Square Root Model (Industry Standard)

Impact = σ × √(Q / V) × Y

Where:
σ = Volatility (daily)
Q = Order size (shares)
V = Average daily volume
Y = Constant (typically 0.5-1.5)

This model captures:
- Impact increases with order size
- Impact scales with square root (not linearly)
- Impact decreases with liquidity (volume)
- Impact increases with volatility

where: σ daily volatility · Q order size · V average daily volume · Y market-specific impact constant. does: the empirical regularity holding across asset classes — impact grows with √(participation), not linearly. Calibrate per-name from execution history; used in pre-trade cost estimation and to choose between execution algos.

Linear Impact Model

Impact = η × Q + ε

Where:
η = Price impact coefficient
Q = Order size
ε = Noise

Simpler but less accurate for large orders.

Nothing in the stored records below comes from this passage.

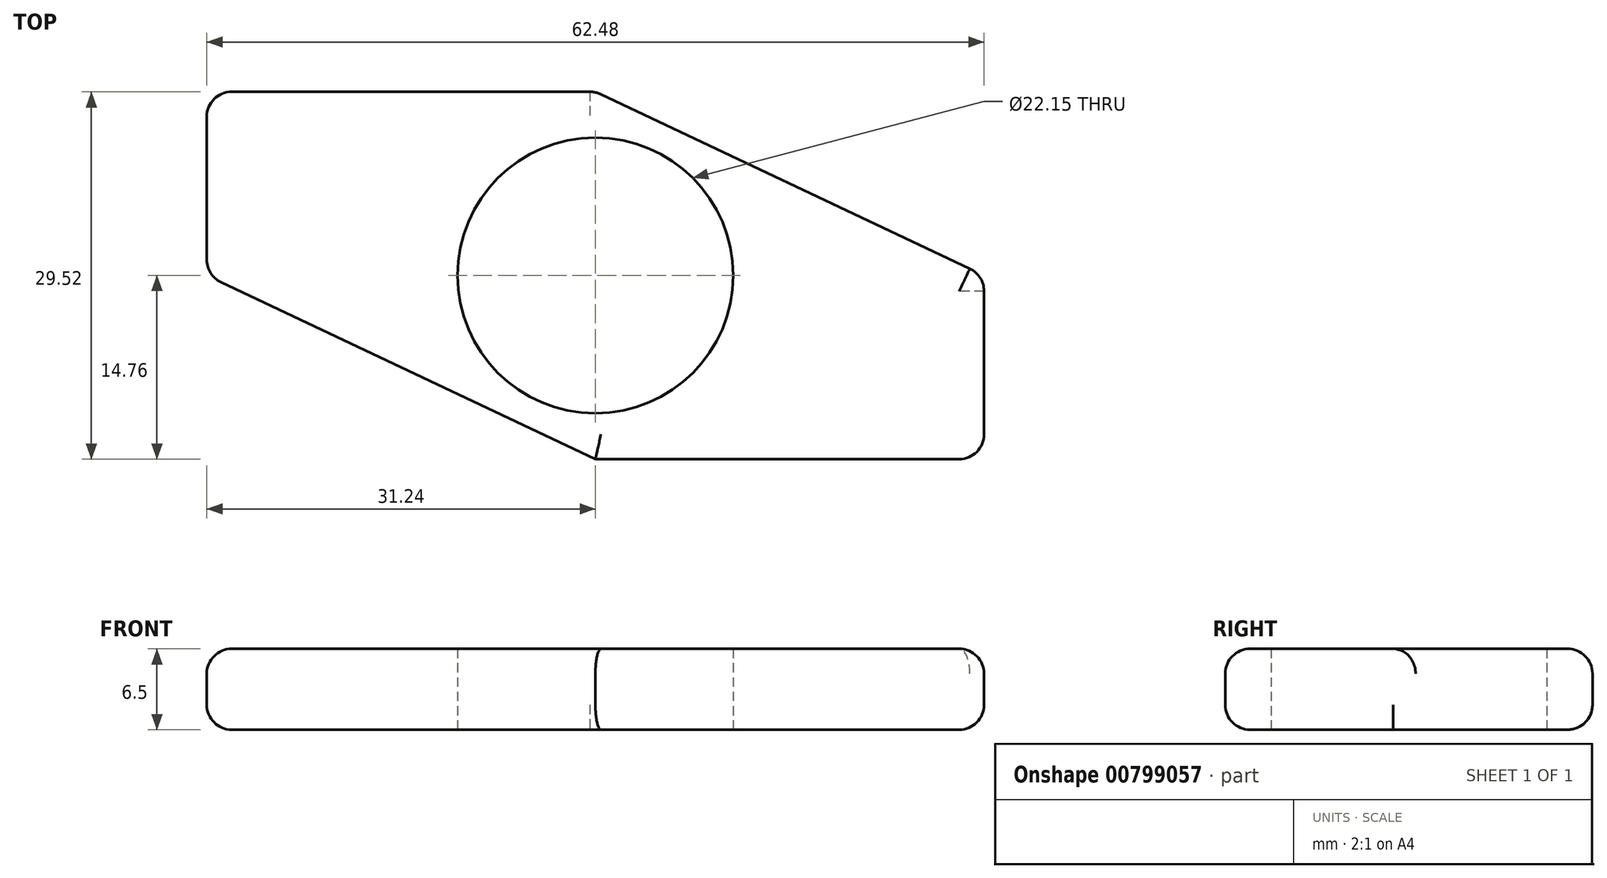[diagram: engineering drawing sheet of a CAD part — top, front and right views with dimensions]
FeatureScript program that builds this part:
annotation { "Feature Type Name" : "Feature", "Feature Type Description" : "" }
export const myFeature = defineFeature(function(context is Context, id is Id, definition is map)
    precondition{}
    {
        {
            var Q0;
            Q0=qCreatedBy(makeId("Top.planeOp"),FACE);
            var sketch = newSketch(context, id + "F0", { "sketchPlane" : qUnion([Q0])});
            skCircle(sketch, "E0", {"center": v(0, 0) * mm, "radius": 11.07 * mm});
            skLineSegment(sketch, "E1.bottom", {"start": v(0, 14.76) * mm, "end": v(-31.24, 14.76) * mm});
            skLineSegment(sketch, "E1.top", {"start": v(31.24, -14.76) * mm, "end": v(0, -14.76) * mm});
            skLineSegment(sketch, "E1.left", {"start": v(31.24, 0) * mm, "end": v(31.24, -14.76) * mm});
            skLineSegment(sketch, "E1.right", {"start": v(-31.24, 14.76) * mm, "end": v(-31.24, 0) * mm});
            skLineSegment(sketch, "E2", {"start": v(0, 14.76) * mm, "end": v(31.24, 0) * mm});
            skLineSegment(sketch, "E3", {"start": v(0, -14.76) * mm, "end": v(-31.24, 0) * mm});
            skPoint(sketch, "E4.orphan", {"position": v(31.24, 14.76) * mm});
            skPoint(sketch, "E5.orphan", {"position": v(-31.24, -14.76) * mm});
            skSolve(sketch);
        }
        {
            var Q0;
            Q0=makeQuery(id+"F0.imprint","IMPRINT",FACE,{"disambiguationData":[TD([[makeQuery(id+"F0.imprint","IMPRINT",EDGE,{"derivedFrom":sQuery(id+"F0.wireOp",EDGE,"E0")}),-1.0]])]});
            extrude(context, id + "F1", {"entities" : qUnion([Q0]), "depth" : 6.5 * mm, "offsetDistance" : 25 * mm});
        }
        {
            var Q0;
            Q0=makeQuery(id+"F1.opExtrude","SWEPT_EDGE",EDGE,{"disambiguationData":[OSD([sQuery(id+"F0.wireOp",EDGE,"E1.bottom"),sQuery(id+"F0.wireOp",EDGE,"E1.right")])]});
            var Q1;
            Q1=makeQuery(id+"F1.opExtrude","SWEPT_EDGE",EDGE,{"disambiguationData":[OSD([sQuery(id+"F0.wireOp",EDGE,"E1.right"),sQuery(id+"F0.wireOp",EDGE,"E3")])]});
            var Q2;
            Q2=makeQuery(id+"F1.opExtrude","CAP_EDGE",EDGE,{"disambiguationData":[OSD([sQuery(id+"F0.wireOp",EDGE,"E1.top")])],"isStart":false});
            var Q3;
            Q3=makeQuery(id+"F1.opExtrude","CAP_EDGE",EDGE,{"disambiguationData":[OSD([sQuery(id+"F0.wireOp",EDGE,"E1.top")])],"isStart":true});
            var Q4;
            Q4=makeQuery(id+"F1.opExtrude","CAP_EDGE",EDGE,{"disambiguationData":[OSD([sQuery(id+"F0.wireOp",EDGE,"E2")])],"isStart":false});
            var Q5;
            Q5=makeQuery(id+"F1.opExtrude","CAP_EDGE",EDGE,{"disambiguationData":[OSD([sQuery(id+"F0.wireOp",EDGE,"E1.bottom")])],"isStart":false});
            var Q6;
            Q6=makeQuery(id+"F1.opExtrude","CAP_EDGE",EDGE,{"disambiguationData":[OSD([sQuery(id+"F0.wireOp",EDGE,"E1.bottom")])],"isStart":true});
            var Q7;
            Q7=makeQuery(id+"F1.opExtrude","CAP_EDGE",EDGE,{"disambiguationData":[OSD([sQuery(id+"F0.wireOp",EDGE,"E1.right")])],"isStart":true});
            var Q8;
            Q8=makeQuery(id+"F1.opExtrude","CAP_EDGE",EDGE,{"disambiguationData":[OSD([sQuery(id+"F0.wireOp",EDGE,"E1.right")])],"isStart":false});
            var Q9;
            Q9=makeQuery(id+"F1.opExtrude","CAP_EDGE",EDGE,{"disambiguationData":[OSD([sQuery(id+"F0.wireOp",EDGE,"E3")])],"isStart":false});
            var Q10;
            Q10=makeQuery(id+"F1.opExtrude","CAP_EDGE",EDGE,{"disambiguationData":[OSD([sQuery(id+"F0.wireOp",EDGE,"E3")])],"isStart":true});
            var Q11;
            Q11=makeQuery(id+"F1.opExtrude","CAP_EDGE",EDGE,{"disambiguationData":[OSD([sQuery(id+"F0.wireOp",EDGE,"E1.left")])],"isStart":true});
            fillet(context, id + "F2", {"entities" : qUnion([Q0, Q1, Q2, Q3, Q4, Q5, Q6, Q7, Q8, Q9, Q10, Q11]), "radius" : 2 * mm, "tangentPropagation" : true, "allowEdgeOverflow" : false});
        }
        {
            var Q0;
            Q0=makeQuery(id+"F1.opExtrude","CAP_EDGE",EDGE,{"disambiguationData":[OSD([sQuery(id+"F0.wireOp",EDGE,"E1.left")])],"isStart":false});
            fillet(context, id + "F3", {"entities" : qUnion([Q0]), "radius" : 2 * mm, "tangentPropagation" : true, "allowEdgeOverflow" : false});
        }
    });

where: η per-share impact coefficient · Q order size · ε residual noise. does: first-order approximation suitable for small orders well within a few percent of ADV. Use it for back-of-envelope cost checks; switch to square-root once orders cross liquidity thresholds.

Almgren-Chriss Model

Minimize: Expected Cost + λ × Variance

Expected Cost = Σ (τ_n × f(v_n) + g(S_n))
Where:
τ_n = Time interval
v_n = Trading rate
f(v_n) = Temporary impact function
g(S_n) = Permanent impact function
λ = Risk aversion parameter

Optimal trajectory balances:
- Fast execution → high impact, low timing risk
- Slow execution → low impact, high timing risk

where: τ_n slice time interval · v_n trading rate in slice n · f(v_n) temporary impact function · g(S_n) permanent impact function · S_n shares remaining · λ trader risk-aversion parameter. does: the canonical mean-variance optimal-execution objective. Increasing λ accelerates the schedule (front-loaded, more impact, less timing risk); decreasing λ flattens it. Foundation for Implementation Shortfall execution algos.

Reducing Price Impact

1. Algorithmic Execution

Split large orders into smaller child orders using VWAP, TWAP, or implementation shortfall algorithms.

2. Dark Pools

Execute in venues without pre-trade transparency to minimize signaling.

3. Iceberg Orders

Display only a portion of the order, refresh as filled.

Measuring Price Impact

Implementation Shortfall

IS = (Execution Price - Decision Price) × Shares + Commissions

Components:
- Delay cost: Price moved before execution started
- Market impact: Price moved during execution
- Timing cost: Adverse price movement over execution period

where: Execution Price average fill price · Decision Price arrival/benchmark price at the moment the order was placed · Shares order size · Commissions explicit fees. does: the industry-standard execution-cost benchmark. Decomposes total cost into delay, impact, and timing — used in post-trade TCA and as the loss function that Implementation Shortfall algos minimize.

Checklist

  • [ ] Order size relative to ADV assessed
  • [ ] Price impact model calibrated to instrument
  • [ ] Execution algorithm selected based on urgency
  • [ ] Dark pool availability checked
  • [ ] Spread vs. impact trade-off analyzed
  • [ ] Market conditions considered (vol, volume)
  • [ ] Post-trade impact analysis performed
  • [ ] Implementation shortfall calculated
  • [ ] Benchmark selection appropriate

References

  1. Almgren, R. & Chriss, N. (2000). "Optimal Execution of Portfolio Transactions." Journal of Risk, 3, 5-39.
  2. Hasbrouck, J. (2007). Empirical Market Microstructure. Oxford University Press.
  3. Kissell, R. (2013). The Science of Algorithmic Trading and Portfolio Management. Academic Press.